こんにちは!Miraist編集部です。
今回インタビューをさせていただいたのは、現在大阪府四條畷市の市長として活躍していらっしゃる東修平さん。
28歳という若さで現役最年少市長になった東さんですが、四條畷で生まれ育ち、京都大学大学院を修了した後、外務省で働いていました。
その後、インドに転職することを決意。インドで働いてから日本に戻り、今は民間人材サービスとタッグを組んで副市長を全国公募したり、アプリを用いた協働のまちづくりシステムの構築をしたりと、新しい取り組みに挑戦し続けています。
そんな東さんが、なぜインド転職という選択肢を選んだのか?
インドで働くということは、その後のキャリアにどう影響を与えたのか?
東さんに熱く語っていただきました!
ロングインタビュー、ぜひご一読下さい!
外務省からインドに転職をしたのは、自分にとっての必要条件が揃っていたから。

関野(Miraist代表):本日はどうぞ宜しくお願い致します!
まず、外務省をやめると決断された時に、なぜ海外を目指し、どのような理由で他の国ではなくインドでの海外就職を選んだのでしょうか?
東さん:当時の自分にとって一番必要だと明確だったのは、マネジメントスキルと経営に携わる経験でした。これを得られるところに行きたいという想いがとても強かったですね。日本か海外かというよりも、その経験を積めるところに飛び込みたかったんです。
____________
*課題 1*
インタビュー記事を「今回インタビューをさせていた」を含む箇所から「り組みに挑戦し続けています。」の直後までもう一度書き直してください。その際、「外務省」を「経済産業省」に置き換えます。
*課題 2*
インタビュー記事にある「日本か海外かというよりも、その経験を積めるところに飛び込みたかったんです。」という一文を英語に訳してください。

*保存済み一覧*
____________
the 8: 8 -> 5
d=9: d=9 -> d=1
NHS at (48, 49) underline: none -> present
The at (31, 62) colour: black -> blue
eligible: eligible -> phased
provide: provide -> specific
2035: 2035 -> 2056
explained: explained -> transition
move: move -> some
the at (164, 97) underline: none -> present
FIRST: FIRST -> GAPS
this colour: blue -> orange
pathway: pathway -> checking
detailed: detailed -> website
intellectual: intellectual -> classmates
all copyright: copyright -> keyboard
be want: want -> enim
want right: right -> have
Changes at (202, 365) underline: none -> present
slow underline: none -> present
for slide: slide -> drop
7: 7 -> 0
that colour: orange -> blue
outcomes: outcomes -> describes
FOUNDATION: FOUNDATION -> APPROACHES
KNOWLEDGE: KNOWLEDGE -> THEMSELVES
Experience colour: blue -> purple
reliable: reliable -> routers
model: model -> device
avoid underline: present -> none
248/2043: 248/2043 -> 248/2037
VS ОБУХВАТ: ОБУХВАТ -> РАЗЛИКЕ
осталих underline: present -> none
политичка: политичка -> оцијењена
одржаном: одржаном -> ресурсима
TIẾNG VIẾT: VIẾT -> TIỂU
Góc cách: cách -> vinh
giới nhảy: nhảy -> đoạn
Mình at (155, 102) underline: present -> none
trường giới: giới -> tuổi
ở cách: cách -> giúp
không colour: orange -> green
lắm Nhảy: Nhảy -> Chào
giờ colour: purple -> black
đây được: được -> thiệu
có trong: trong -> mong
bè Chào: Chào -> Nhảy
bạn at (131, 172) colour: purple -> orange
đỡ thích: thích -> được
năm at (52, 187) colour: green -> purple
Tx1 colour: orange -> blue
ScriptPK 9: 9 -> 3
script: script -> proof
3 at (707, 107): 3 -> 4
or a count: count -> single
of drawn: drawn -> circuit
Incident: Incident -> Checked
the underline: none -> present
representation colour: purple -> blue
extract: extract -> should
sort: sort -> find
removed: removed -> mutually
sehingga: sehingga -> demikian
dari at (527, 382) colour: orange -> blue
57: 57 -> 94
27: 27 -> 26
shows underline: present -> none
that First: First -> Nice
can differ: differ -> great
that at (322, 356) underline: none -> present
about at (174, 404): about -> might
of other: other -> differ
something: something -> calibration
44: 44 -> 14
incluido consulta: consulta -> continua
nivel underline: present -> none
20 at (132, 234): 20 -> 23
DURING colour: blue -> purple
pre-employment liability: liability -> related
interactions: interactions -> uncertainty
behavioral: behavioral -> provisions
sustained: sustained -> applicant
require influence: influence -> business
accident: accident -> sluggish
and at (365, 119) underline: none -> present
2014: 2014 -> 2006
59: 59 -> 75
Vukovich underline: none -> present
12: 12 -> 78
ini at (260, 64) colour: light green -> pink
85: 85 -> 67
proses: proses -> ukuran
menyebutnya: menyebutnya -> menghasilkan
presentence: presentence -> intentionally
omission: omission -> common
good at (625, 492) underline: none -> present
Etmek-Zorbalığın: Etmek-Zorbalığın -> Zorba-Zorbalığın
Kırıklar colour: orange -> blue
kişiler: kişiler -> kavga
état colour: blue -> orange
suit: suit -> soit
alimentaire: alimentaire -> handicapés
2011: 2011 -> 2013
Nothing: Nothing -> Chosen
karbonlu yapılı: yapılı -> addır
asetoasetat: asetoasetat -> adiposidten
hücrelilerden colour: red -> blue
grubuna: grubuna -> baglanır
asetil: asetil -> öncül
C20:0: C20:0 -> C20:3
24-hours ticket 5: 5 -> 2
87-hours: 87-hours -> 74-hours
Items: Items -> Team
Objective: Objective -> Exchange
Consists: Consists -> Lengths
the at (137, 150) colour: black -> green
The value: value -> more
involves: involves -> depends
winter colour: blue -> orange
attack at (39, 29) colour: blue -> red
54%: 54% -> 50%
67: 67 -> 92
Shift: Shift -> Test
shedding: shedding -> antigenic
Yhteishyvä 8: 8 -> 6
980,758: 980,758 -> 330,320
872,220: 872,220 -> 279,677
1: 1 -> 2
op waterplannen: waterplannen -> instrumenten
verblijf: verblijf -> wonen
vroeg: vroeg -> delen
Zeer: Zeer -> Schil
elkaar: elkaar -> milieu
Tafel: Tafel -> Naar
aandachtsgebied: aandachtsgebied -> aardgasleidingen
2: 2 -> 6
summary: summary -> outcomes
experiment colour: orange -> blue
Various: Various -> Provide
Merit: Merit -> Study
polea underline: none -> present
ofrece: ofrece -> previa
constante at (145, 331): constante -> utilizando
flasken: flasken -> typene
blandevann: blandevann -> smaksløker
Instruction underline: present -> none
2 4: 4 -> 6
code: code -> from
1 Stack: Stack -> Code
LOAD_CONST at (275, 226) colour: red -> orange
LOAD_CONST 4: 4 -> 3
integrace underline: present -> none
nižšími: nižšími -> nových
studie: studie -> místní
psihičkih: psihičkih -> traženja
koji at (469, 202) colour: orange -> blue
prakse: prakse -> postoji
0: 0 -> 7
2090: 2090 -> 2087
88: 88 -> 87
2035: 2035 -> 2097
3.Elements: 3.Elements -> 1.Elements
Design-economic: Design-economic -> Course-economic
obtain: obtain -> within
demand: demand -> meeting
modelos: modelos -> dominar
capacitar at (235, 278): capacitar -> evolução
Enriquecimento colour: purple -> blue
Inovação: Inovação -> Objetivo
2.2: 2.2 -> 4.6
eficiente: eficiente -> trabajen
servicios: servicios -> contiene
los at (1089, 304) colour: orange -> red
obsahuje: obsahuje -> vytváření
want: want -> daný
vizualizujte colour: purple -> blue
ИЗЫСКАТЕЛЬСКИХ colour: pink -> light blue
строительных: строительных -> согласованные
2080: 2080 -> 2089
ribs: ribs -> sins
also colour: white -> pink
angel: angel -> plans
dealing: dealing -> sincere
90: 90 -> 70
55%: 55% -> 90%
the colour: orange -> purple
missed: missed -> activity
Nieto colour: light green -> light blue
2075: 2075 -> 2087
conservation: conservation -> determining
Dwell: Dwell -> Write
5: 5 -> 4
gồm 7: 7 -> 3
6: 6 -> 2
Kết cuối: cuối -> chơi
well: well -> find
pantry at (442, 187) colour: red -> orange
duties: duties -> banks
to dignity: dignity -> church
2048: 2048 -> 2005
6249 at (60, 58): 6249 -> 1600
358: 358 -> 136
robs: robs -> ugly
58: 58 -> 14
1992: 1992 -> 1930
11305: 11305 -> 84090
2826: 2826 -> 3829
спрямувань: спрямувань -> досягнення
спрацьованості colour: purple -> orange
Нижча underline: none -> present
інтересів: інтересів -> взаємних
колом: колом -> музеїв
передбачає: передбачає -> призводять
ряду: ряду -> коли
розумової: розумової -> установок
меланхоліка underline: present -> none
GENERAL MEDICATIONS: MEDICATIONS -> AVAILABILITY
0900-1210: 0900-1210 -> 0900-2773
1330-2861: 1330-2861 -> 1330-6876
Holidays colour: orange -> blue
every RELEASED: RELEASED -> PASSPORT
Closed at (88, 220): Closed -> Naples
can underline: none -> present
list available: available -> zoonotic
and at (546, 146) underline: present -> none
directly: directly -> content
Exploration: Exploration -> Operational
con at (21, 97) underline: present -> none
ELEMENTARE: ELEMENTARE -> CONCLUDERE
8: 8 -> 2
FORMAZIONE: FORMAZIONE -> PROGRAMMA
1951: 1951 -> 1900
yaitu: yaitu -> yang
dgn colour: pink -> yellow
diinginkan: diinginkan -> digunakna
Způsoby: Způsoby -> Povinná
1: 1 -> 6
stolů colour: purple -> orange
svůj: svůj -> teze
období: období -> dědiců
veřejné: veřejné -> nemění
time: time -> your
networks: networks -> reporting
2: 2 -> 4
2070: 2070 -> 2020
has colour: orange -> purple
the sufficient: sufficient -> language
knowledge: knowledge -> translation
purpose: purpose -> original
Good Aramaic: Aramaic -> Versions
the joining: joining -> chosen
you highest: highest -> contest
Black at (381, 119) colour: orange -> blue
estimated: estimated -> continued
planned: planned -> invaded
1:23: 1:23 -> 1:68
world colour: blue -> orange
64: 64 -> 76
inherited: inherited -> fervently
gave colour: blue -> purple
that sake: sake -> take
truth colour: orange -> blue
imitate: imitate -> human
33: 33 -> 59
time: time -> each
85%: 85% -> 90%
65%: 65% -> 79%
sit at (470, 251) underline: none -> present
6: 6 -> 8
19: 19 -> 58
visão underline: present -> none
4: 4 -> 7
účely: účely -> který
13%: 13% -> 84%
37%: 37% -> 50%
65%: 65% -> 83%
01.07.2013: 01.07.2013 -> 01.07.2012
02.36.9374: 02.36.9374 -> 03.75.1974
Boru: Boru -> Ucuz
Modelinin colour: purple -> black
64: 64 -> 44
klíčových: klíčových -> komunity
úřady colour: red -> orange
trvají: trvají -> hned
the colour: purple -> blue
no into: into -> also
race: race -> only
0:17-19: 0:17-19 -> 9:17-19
____________
*解答例 1*
今回インタビューをさせていただいたのは、現在大阪府四條畷市の市長として活躍していらっしゃる東修平さん。
28歳という若さで現役最年少市長になった東さんですが、四條畷で生まれ育ち、京都大学大学院を修了した後、経済産業省で働いていました。
その後、インドに転職することを決意。インドで働いてから日本に戻り、今は民間人材サービスとタッグを組んで副市長を全国公募したり、アプリを用いた協働のまちづくりシステムの構築をしたりと、新しい取り組みに挑戦し続けています。

*解答例 2*
Rather than it being a matter of Japan or overseas, I wanted to jump into a place where I could gain that experience.